O que significa ser mulher em uma sociedade machista patriarcal? O que é permitido às mulheres e o que é permitido aos homens? O que é exigido de cada um? Meu viés é de alguém que se redescobriu como mulher, ao mesmo tempo em que começou a criar dois filhos meninos nessa sociedade.
“Senta que nem mocinha”, “se comporta” são frases que me lembro da minha infância. Uma sensação de que eu deveria ser boazinha, seguir o que me era pedido, e de que alguém, sempre outra pessoa, saberia qual o caminho que eu deveria tomar. Colete Dowling coloca em seu livro “Complexo de Cinderela” o quanto nos é ensinado que devemos depender de alguém, e o quanto, na maioria das vezes, não somos treinadas a lutar para encarar o mundo. Entregamos cuidado afetivo para que nos cuidem na vida lá fora. Uma bolha protegida para as meninas, em tese, mais frágeis. Ao serem cuidadas, aprendem a cuidar, e esse saber cuidar cobra o seu preço mais adiante, quando essas meninas se tornam mulheres e enfrentam sobrecarga por ter que dar conta de todos os cuidados envolvidos na estrutura familiar.
Ao me tornar mãe me dei conta do quanto a sociedade espera uma criação diferente para meninos e meninas. Como mãe de dois meninos entendi que para eles existe um encorajamento para desbravar, ser aventureiro e independente (ninguém manda os meninos sentarem de uma determinada maneira). Mas percebi também o tanto que lhes é negado e negligenciado. A possibilidade de serem sensíveis, delicados, afetivos. A possibilidade de aprenderem a cuidar ao brincar de boneca, por exemplo. O quanto é negado aos meninos a liberdade para usarem qualquer cor que desejarem. O quanto lhes é permitido expressar seus sentimentos apenas em momentos específicos, como no futebol por exemplo, e, quase sempre, de maneira agressiva.
De que forma essas limitações de gênero impostas a meninos e meninas vão moldando a subjetivação como sujeito de cada criança que está se desenvolvendo? No livro “Os meninos são a cura do machismo”, Nana Queiroz aponta que a sociedade patriarcal cria os homens com uma série de liberdades desmensuradas exceto por uma liberdade central: a de sentir e trocar sentimentos Se garante a perpetuação da opressão ao oprimir.
Nesse mês que celebra o Dia Internacional da Mulher minhas reflexões passaram muito pelo tanto de luta que ainda temos pela frente: buscando mais representatividade e expressão em cargos importantes na política, lutando por denunciar e punir comportamentos misóginos, lutando para reduzir o número de feminicídios e abusos em todos os locais ocupados por meninas e mulheres.

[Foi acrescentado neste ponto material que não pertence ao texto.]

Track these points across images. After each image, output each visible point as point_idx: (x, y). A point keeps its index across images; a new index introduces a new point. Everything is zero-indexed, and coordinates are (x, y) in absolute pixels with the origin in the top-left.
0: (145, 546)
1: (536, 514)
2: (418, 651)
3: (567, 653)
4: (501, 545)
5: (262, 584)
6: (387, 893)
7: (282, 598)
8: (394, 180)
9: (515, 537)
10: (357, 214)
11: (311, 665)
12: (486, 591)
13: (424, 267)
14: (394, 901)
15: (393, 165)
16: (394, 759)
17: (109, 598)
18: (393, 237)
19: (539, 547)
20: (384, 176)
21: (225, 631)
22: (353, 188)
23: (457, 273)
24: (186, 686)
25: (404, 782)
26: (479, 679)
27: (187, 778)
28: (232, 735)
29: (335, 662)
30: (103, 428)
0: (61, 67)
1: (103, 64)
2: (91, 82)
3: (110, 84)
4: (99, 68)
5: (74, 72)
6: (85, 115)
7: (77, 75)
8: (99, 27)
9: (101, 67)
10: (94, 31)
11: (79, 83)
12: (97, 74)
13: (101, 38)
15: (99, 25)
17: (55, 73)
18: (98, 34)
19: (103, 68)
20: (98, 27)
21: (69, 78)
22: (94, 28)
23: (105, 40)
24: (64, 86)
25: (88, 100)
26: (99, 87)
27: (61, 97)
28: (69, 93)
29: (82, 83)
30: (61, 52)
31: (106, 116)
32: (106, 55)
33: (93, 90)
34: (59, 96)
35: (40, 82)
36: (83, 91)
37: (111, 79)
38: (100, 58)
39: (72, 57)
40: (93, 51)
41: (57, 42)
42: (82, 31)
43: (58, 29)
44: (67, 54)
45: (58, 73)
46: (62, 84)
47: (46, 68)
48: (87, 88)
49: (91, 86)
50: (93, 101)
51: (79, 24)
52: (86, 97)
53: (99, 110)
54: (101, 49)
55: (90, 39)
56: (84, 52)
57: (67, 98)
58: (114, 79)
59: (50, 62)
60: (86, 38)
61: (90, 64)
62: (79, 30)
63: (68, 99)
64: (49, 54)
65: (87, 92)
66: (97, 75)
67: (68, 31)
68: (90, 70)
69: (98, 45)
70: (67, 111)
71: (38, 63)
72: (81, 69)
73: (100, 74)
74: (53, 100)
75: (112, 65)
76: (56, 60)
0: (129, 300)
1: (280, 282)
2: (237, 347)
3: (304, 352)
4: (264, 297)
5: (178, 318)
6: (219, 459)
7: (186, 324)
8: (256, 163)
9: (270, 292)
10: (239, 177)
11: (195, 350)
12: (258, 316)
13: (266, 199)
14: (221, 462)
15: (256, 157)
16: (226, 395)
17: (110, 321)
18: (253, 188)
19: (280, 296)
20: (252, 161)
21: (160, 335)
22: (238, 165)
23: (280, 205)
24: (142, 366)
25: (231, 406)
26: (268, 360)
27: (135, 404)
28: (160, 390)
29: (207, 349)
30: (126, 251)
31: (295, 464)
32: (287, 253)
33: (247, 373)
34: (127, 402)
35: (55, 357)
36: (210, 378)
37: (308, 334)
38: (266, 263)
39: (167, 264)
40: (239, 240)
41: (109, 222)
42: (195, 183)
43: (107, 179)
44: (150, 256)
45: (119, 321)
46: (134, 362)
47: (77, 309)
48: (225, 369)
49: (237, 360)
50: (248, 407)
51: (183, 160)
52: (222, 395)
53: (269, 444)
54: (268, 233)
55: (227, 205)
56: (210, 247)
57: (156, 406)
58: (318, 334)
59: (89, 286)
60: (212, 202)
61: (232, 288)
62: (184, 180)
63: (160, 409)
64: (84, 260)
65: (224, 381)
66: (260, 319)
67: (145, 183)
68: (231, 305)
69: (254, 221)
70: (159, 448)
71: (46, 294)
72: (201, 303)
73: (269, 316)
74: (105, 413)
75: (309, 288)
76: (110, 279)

Mas ao olhar para os meus dois meninos nesse dia, refleti também sobre a importância de pensarmos e educarmos de forma diferente os meninos de hoje, e que logo serão os homens que poderão ser nossos aliados ou opressores. É fundamental que as meninas sigam sendo incentivadas a serem mais autônomas e livres, assim como penso ser fundamental permitir aos meninos liberdade para expressar seus sentimentos, assim como incentivo para ocuparem o lugar de cuidadores. Os meus filhos tinham bonecos bebês que eles cuidavam e ninavam quando eram menores, “treinando para serem pais”, como eles diziam. Sempre puderam usar rosa, verde, roxo, colorido, brilhoso, qualquer cor que desejassem (mesmo que o comentário de que os crocs rosa escolhidos não eram coisa de menino tenha sido ouvido mais de uma vez). Nunca foram obrigados a praticar futebol quando o desejo era de fazer patinação (mesmo que só houvessem meninas na turma). E sempre puderam chorar à vontade.
Será que um mundo no qual as meninas não precisem mais sentar como mocinhas e os meninos possam dançar balé terá condições de ser um lugar mais justo para todos? Eu aqui sigo torcendo que sim.